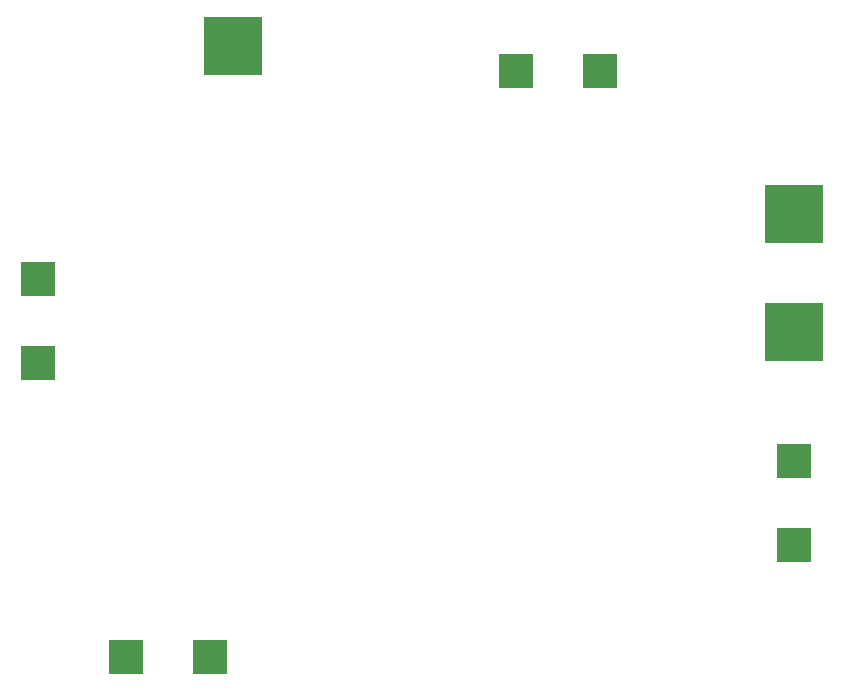
<source format=gbp>
G04 #@! TF.GenerationSoftware,KiCad,Pcbnew,(6.0.10)*
G04 #@! TF.CreationDate,2023-05-03T21:15:51-04:00*
G04 #@! TF.ProjectId,MiniCopterSchematic,4d696e69-436f-4707-9465-72536368656d,v01*
G04 #@! TF.SameCoordinates,Original*
G04 #@! TF.FileFunction,Paste,Bot*
G04 #@! TF.FilePolarity,Positive*
%FSLAX46Y46*%
G04 Gerber Fmt 4.6, Leading zero omitted, Abs format (unit mm)*
G04 Created by KiCad (PCBNEW (6.0.10)) date 2023-05-03 21:15:51*
%MOMM*%
%LPD*%
G01*
G04 APERTURE LIST*
%ADD10R,3.000000X3.000000*%
%ADD11R,5.000000X5.000000*%
G04 APERTURE END LIST*
D10*
X144000000Y-111888000D03*
X144000000Y-119000000D03*
D11*
X96520000Y-76750000D03*
D10*
X87444000Y-128500000D03*
X94556000Y-128500000D03*
D11*
X144000000Y-91000000D03*
X144000000Y-101000000D03*
D10*
X80000000Y-96500000D03*
X80000000Y-103612000D03*
X127612000Y-78900000D03*
X120500000Y-78900000D03*
M02*

</source>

■ Job item ■
Return each record above as it stands. Pictures stay out.

■ Your solution ■
<source format=gbp>
G04 #@! TF.GenerationSoftware,KiCad,Pcbnew,(6.0.10)*
G04 #@! TF.CreationDate,2023-05-03T21:15:51-04:00*
G04 #@! TF.ProjectId,MiniCopterSchematic,4d696e69-436f-4707-9465-72536368656d,v01*
G04 #@! TF.SameCoordinates,Original*
G04 #@! TF.FileFunction,Paste,Bot*
G04 #@! TF.FilePolarity,Positive*
%FSLAX46Y46*%
G04 Gerber Fmt 4.6, Leading zero omitted, Abs format (unit mm)*
G04 Created by KiCad (PCBNEW (6.0.10)) date 2023-05-03 21:15:51*
%MOMM*%
%LPD*%
G01*
G04 APERTURE LIST*
%ADD10R,3.000000X3.000000*%
%ADD11R,5.000000X5.000000*%
G04 APERTURE END LIST*
D10*
X144000000Y-111888000D03*
X144000000Y-119000000D03*
D11*
X96520000Y-76750000D03*
D10*
X87444000Y-128500000D03*
X94556000Y-128500000D03*
D11*
X144000000Y-91000000D03*
X144000000Y-101000000D03*
D10*
X80000000Y-96500000D03*
X80000000Y-103612000D03*
X127612000Y-78900000D03*
X120500000Y-78900000D03*
M02*

</source>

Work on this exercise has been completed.